**PROMPT 1**
In the exchange-rate passage below, how many baht would £1 buy at 1991 rates?
**PROMPT 2**
Decide whether each statement agrees with the exchange-rate passage below, answering yes or no and quoting the deciding words: (a) For a local currency, the indirect rate is US dollars per unit of that currency. (b) At 1991 rates, 1 baht cost £0.05. (c) The pound-baht rate is found by dividing the direct pound-dollar rate by the indirect baht-dollar rate.
**PROMPT 3**
Resume the exchange-rate passage below, continuing it from its final sentence.

**PROVIDED PASSAGE**
<<<<

The IMF's databank exchange rates are often denominated in dollars,
either
Local currency per US dollar (for the local currency this is the
direct rate)
or
US dollars per unit of local currency (for the local currency this is the indirect
rate) e.g. £0.60 per US dollar or $1.666 per £ sterling
Often an exchange rate between two non US dollar currencies will be required. This can be calculated from the pair of dollar exchange rates. For example to find the exchange rate between the UK pound and the Thai baht we multiply direct pound-dollar rate by indirect baht-dollar rate to get direct pound-baht rate
At 1991 exchange rates | ||||
---|---|---|---|---|
direct pound-dollar rate | indirect baht-dollar rate | direct pound-baht rate | ||
£/$ | x | $/B | = | £/B |
0.5 | x | 0.0395 | = | 0.01975 |
That is to say
it would cost £0.01975 (1.975 pence) to buy 1 baht
or
£1 would buy 50.63 baht
To find the exchange rate of a currency with respect to another currency, multiply the direct dollar rate of the first currency by the indirect dollar rate of the other currency
Authorities managing currencies will do so in many ways (see previous sections). The comparative information contained in a bilateral exchange rate needs to be interpreted with care as it may reflect factors not required in a comparison.

>>>>

**SOURCE EXCERPT**

<<<<

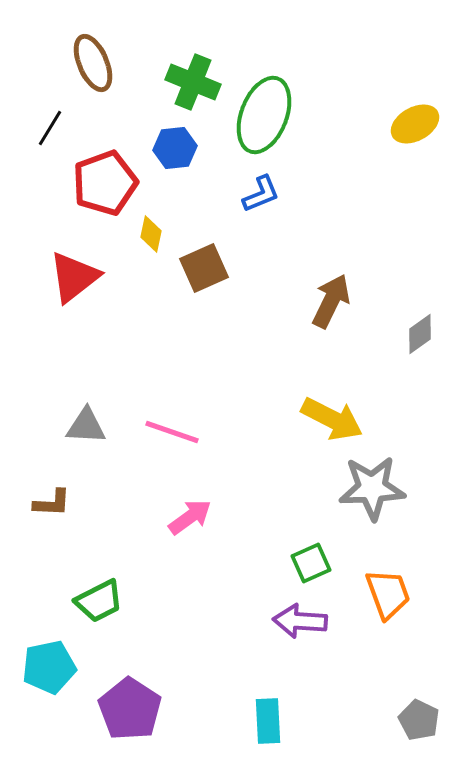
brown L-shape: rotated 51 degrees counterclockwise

>>>>

**WRITTEN RESPONSE 1**
At 1991 rates, £1 would buy 50.63 baht.

**WRITTEN RESPONSE 2**
(a) Yes: "US dollars per unit of local currency (for the local currency this is the indirect"
(b) No: "it would cost £0.01975 (1.975 pence) to buy 1 baht"
(c) No: "we multiply direct pound-dollar rate by indirect baht-dollar rate to get direct pound-baht rate"

**WRITTEN RESPONSE 3**
For example, it is not uncommon for a currency exchange rate to be pegged to the dollar. As the dollar exchange rates rises or falls in relation to other currencies, the pegged currency will similarly rise or fall in relation to those currencies. Changes in the pegged currency value will reflect changes in the dollar market, not changes in its own country's economy.
Some countries peg their rate to the Euro and others to mixtures of rates weighted by trade value. The same point as above applies.
Published changes in bilateral exchange rates will not reflect underlying comparative economic changes if one of the currencies is fixed or pegged to the dollar or Euro or other currency/bundle of currencies.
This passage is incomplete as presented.